Two things had to happen before TheEditor realized something hiding in plain sight.

The first was the session of Bob Weir and Sammy Hagar mentioned in our Loose Lucy post, the second a long article in German online Die Zeit about Emmylou Harris and Eric Clapton doing their respective shows at two different locations in Berlin, Germany.

The article's author made the separation of the audiences into two distinct, non-overlapping groups a mainstay of the write-up, even incorporating it into the headline.

TheEditor protested to himself: it's not that simple, and the Weir Hagar collaboration illustrates it perfectly.

We appreciate the cross cultural influence and value of music, and there are more  examples for this than there are notes ever played.
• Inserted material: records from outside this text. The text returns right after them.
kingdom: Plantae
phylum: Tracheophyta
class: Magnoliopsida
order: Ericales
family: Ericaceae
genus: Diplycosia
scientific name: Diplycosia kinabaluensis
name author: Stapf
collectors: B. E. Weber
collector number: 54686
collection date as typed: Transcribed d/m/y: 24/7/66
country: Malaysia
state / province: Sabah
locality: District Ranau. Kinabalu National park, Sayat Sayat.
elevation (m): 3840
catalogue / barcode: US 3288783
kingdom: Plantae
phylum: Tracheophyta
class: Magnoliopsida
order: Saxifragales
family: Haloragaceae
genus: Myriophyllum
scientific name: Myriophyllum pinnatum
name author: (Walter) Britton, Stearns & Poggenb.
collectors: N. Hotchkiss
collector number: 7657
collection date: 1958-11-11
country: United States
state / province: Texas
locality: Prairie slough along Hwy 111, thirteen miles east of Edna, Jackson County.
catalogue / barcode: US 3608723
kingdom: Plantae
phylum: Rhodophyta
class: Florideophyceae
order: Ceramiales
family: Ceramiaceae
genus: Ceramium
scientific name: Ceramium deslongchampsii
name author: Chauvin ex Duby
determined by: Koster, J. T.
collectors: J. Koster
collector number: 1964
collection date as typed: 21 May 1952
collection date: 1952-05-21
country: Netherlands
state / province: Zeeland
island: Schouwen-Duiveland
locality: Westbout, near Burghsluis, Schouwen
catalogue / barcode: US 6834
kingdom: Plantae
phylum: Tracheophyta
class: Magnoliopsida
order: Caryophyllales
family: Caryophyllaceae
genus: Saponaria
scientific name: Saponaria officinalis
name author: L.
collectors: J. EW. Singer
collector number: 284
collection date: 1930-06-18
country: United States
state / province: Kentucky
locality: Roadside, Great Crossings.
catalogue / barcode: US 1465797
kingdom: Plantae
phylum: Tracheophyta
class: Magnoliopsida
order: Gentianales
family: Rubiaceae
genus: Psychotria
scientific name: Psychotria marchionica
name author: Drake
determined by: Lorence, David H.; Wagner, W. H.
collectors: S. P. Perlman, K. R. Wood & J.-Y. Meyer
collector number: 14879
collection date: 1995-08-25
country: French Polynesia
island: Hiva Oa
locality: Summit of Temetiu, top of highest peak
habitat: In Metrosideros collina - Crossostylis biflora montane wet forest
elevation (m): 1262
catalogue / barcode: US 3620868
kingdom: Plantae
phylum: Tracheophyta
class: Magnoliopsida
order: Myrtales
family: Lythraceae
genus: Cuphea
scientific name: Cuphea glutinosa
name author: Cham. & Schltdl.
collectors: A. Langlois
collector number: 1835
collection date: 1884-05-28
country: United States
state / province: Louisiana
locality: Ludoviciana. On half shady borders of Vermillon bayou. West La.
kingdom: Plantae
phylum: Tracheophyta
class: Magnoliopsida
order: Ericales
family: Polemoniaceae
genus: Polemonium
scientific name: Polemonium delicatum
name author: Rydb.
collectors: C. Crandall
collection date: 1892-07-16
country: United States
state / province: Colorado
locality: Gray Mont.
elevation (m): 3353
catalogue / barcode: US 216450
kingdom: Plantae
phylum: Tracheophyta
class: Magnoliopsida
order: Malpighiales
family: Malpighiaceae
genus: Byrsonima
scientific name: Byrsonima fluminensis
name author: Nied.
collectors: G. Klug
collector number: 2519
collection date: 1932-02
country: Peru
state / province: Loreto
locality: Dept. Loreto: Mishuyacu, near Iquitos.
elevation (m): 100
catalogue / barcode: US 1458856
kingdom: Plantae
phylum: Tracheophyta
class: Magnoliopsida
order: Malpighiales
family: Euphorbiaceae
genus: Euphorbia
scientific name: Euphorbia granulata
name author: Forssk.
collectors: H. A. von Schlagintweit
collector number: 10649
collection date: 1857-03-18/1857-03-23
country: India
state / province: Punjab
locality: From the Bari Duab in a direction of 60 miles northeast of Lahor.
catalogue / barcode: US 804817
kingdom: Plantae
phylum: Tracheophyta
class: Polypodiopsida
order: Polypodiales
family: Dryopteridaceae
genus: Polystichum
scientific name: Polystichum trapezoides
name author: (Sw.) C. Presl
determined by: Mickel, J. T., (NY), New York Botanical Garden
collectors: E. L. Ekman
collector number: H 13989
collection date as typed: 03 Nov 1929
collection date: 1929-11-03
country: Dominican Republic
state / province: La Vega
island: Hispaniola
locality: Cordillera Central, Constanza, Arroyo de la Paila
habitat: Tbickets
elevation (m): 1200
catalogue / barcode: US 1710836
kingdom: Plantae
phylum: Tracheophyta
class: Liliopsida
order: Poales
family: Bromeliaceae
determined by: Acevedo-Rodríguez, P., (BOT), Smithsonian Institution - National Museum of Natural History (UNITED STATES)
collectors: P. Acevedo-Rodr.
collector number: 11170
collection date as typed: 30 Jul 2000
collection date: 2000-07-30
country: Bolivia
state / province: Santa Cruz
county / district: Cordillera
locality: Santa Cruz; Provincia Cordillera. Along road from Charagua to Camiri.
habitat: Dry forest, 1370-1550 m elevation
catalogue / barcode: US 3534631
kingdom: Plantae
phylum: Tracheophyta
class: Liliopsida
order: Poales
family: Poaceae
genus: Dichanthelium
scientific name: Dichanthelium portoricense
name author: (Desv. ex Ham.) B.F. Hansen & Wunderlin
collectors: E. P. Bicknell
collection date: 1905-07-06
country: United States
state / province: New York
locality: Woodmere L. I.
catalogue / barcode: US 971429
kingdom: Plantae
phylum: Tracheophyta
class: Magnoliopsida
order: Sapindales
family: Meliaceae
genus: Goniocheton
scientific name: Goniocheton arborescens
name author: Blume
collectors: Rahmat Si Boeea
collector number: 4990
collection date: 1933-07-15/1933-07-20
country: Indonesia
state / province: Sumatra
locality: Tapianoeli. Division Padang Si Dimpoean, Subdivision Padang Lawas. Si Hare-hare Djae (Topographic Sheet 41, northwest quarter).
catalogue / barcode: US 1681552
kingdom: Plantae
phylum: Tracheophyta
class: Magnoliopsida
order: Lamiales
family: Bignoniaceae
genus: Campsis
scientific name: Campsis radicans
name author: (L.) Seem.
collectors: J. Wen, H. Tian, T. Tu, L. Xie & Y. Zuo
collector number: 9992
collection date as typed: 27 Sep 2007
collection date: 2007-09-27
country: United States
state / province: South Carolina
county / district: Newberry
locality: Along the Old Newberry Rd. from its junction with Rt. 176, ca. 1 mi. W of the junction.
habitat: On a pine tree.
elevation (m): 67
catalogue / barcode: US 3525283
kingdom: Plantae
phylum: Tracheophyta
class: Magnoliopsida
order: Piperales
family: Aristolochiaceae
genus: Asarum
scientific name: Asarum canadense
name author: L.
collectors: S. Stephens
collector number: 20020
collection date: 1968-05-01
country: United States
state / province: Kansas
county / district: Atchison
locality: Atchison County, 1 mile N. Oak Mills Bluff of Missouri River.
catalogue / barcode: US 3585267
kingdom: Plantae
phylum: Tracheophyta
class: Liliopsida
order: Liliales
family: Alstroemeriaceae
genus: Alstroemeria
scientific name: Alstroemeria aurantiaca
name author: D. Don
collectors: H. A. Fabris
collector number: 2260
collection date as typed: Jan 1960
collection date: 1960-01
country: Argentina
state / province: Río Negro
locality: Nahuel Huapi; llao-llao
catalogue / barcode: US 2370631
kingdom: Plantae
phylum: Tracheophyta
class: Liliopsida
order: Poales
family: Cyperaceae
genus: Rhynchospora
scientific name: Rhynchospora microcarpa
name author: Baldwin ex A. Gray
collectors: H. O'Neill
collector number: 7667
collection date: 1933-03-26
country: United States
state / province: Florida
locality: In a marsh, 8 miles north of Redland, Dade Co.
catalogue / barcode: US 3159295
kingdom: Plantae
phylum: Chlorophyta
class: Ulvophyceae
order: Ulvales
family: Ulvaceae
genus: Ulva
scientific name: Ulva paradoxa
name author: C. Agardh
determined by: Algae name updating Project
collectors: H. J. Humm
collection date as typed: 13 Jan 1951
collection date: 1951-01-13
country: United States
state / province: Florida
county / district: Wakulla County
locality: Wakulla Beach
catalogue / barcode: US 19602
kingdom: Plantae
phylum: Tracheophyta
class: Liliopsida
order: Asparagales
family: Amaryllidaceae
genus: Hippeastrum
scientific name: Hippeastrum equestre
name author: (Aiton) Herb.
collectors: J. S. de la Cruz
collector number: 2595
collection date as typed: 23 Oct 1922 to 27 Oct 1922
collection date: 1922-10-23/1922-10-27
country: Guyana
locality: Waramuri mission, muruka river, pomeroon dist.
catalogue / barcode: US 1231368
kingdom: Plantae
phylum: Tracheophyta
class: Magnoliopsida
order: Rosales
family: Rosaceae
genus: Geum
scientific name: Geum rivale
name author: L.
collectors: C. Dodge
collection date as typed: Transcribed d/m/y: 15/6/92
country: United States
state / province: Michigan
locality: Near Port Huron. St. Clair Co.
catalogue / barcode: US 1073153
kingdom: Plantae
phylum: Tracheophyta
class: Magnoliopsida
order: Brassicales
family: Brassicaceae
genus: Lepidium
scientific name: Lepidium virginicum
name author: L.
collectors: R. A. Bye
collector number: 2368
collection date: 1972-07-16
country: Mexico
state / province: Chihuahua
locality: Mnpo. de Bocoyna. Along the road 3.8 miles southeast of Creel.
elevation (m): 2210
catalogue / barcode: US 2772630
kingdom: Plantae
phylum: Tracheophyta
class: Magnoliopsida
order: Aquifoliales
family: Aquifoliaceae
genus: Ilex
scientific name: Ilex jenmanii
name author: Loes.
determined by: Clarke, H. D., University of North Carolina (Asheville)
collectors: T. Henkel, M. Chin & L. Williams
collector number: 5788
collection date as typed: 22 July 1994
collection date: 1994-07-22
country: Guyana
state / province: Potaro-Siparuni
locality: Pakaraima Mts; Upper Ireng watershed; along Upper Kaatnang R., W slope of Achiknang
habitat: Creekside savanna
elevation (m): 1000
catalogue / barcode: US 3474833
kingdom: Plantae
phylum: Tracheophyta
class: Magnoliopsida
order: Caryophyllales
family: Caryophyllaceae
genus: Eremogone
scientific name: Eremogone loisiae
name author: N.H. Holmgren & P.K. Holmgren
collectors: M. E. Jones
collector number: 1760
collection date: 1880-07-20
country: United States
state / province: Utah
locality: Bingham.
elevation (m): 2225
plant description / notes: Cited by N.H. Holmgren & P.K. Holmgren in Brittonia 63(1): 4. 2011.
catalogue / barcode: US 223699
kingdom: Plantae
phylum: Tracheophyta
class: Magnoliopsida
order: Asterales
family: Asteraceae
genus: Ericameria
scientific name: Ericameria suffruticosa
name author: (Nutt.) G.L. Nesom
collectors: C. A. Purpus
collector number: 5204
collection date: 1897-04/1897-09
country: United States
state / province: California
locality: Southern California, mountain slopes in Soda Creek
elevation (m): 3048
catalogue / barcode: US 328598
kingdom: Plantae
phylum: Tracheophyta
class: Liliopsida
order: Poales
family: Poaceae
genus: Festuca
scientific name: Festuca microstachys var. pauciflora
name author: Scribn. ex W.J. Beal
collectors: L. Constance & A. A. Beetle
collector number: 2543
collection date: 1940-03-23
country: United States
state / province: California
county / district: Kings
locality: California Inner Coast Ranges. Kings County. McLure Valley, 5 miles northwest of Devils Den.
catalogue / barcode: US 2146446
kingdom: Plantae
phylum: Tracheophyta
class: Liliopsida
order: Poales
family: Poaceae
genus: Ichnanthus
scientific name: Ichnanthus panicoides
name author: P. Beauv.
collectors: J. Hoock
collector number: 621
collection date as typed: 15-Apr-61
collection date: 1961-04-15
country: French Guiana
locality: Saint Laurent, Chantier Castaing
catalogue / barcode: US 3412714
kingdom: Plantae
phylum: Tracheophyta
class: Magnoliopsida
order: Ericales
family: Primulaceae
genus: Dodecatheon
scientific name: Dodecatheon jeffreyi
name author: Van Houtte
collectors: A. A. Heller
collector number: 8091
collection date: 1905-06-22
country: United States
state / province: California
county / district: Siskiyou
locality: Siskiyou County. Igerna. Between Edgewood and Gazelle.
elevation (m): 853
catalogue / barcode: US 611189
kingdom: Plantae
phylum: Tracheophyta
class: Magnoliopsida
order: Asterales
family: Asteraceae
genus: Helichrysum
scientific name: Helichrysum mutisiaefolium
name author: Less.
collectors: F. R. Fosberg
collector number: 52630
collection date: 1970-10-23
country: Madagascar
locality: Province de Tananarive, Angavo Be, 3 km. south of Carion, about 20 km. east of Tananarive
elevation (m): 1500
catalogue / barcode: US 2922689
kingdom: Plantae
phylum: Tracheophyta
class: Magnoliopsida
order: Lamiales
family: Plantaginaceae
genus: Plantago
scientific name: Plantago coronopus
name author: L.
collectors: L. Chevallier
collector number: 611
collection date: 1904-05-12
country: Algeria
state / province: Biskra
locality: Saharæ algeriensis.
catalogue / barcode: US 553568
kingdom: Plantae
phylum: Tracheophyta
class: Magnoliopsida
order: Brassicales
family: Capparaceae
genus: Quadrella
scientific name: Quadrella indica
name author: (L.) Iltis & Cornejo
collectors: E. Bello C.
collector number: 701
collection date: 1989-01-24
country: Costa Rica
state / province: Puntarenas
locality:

There are unexpected hotspots, where a musician is loved in one country and people at home don't understand why -- look at David Hasselhoff's success in Germany, for instance.

All of this works despite language barriers, and for this you can take Elvis Presley's status in 1960s Germany or rap a few decades later.

But bringing musicians of different genres together seems to work best in the U.S.

We think there are two reasons for this, one being a more fluid understanding of popular music in the U.S.

The other, more boring but probably more important aspect being one of logistics and tour planning.

Famous American acts going on a tour of Europe or a World tour have a lot of planning and logistics to deal with, often with different event managers.
European shows, to them, are fairly rare, too, so the chances are low that a buddy from another genre pops up unannounced during your show in the same city and you can invite him or her on the stage.

Add to this that the fans in a foreign country will "self select". If you know, Emmylou will be here every five years or so, you will try harder to see her then when you know you can catch her every six months or so.

Put these elements together, and you have a good chance to be correct when you note two very distinct audiences, as the Zeit music reviewer reported.